How this Influences the Treatment Process(es) for Adults
This information isn’t just important for physical therapy patients — it can also influence your dental treatment plan. Postural pain, posture-related chronic inflammation, and the resultant mobility limitations can have an impact on the post-surgical recovery process for TMJ surgeries, dental cosmetic surgery, and orthodontic procedures.
Chronic neck pain has a tendency to synergise with other head and neck problems, which can lead to notable short-term mobility limitations and extended recovery timelines for post-surgical dental patients. Those issues, in turn, make it a lot harder for patients to clean and maintain the surgical site, which can result in an increased rate of infection. As a result, your dentist may recommend that you go through physical therapy leading up to the surgery, and adjust your post-surgical prescriptions to account for these obstacles.
On the plus side, talking to Dr. Halsema about head and neck pain may lead to her recommending non-surgical procedures that you might not have considered, which may make related surgeries unnecessary. A combination of physical therapy for postural pain, low-impact orthodontics for tooth alignment, and nighttime retainer usage to limit involuntary jaw clenching and jaw inflammation can often have a greater impact on pain reduction than focusing on a single (invasive) approach.
How this Influences the Treatment Process(es) for Adolescents
For adolescents, understanding the relationship between jaw problems and neck pain can prevent the development of long-term problems, especially for student athletes.
While postural problems usually stem from long term ergonomic and environmental factors, acute sports injuries to the head and neck can rapidly exacerbate them. A combination of jaw misalignment, postural problems, and an acute injury such as whiplash is usually a recipe for chronic pain, but prompt treatment coordinated with Dr. Halsema can prevent that.
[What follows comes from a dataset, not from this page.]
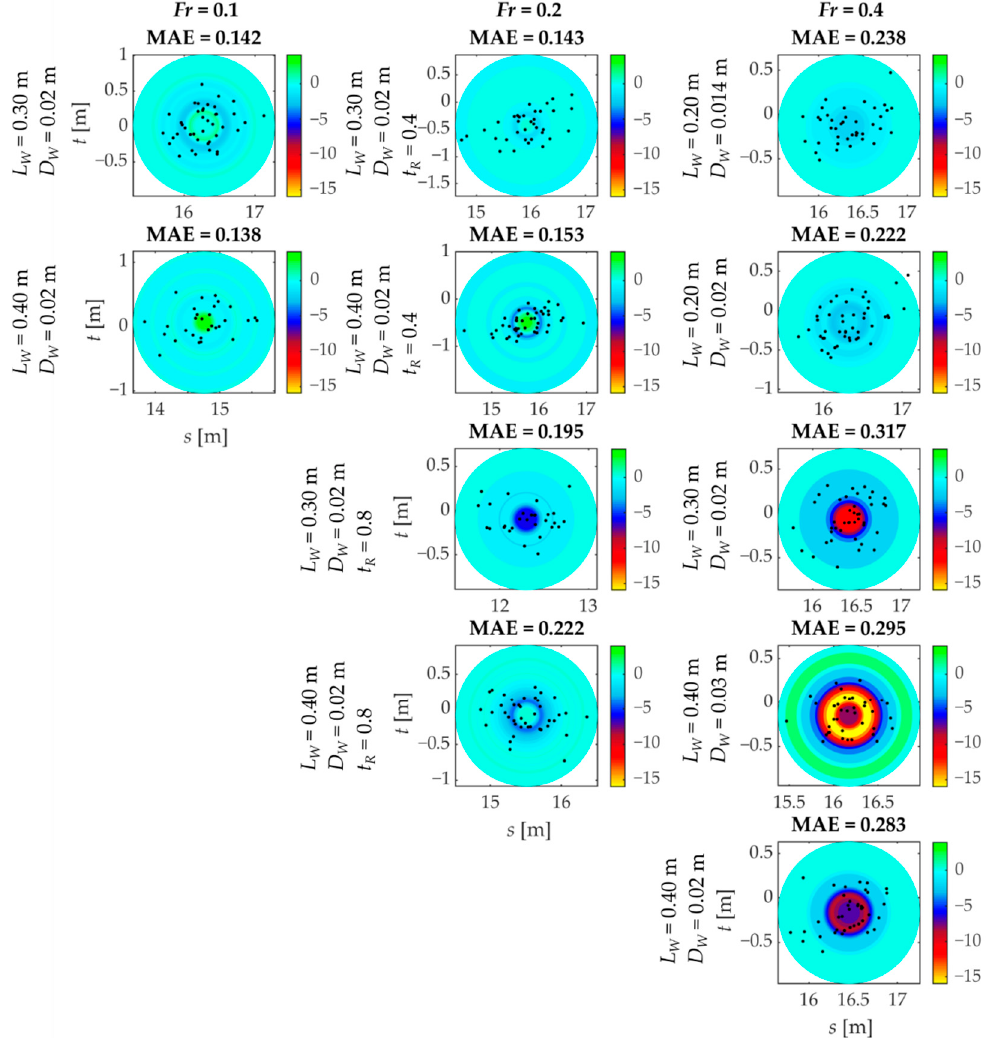
Figure 12. Difference of concentration [kg m − 2 ] for the S-shaped flume. Black dots are the centers of mass of the experimental logs. See Table 1 for the order of the experiments.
For adolescents with moderate to severe underbites or other jaw misalignment problems, Dr. Halsema may recommend starting orthodontic treatment at a younger age than typical. The objective here isn’t cosmetic — long-term postural issues take longer to fix than to create, and fixing the dental component at a young age is an effective preventative measure.
It’s also important to talk to Dr. Halsema (and your family doctor) about the overall impacts of posture and dental health on children. Children live in a world that isn’t built for for their postural health, and it’s easy to lose sight of that in the face of a busy schedule. Coordinating with your dentist and doctors early on can help you keep small issues from turning into large ones.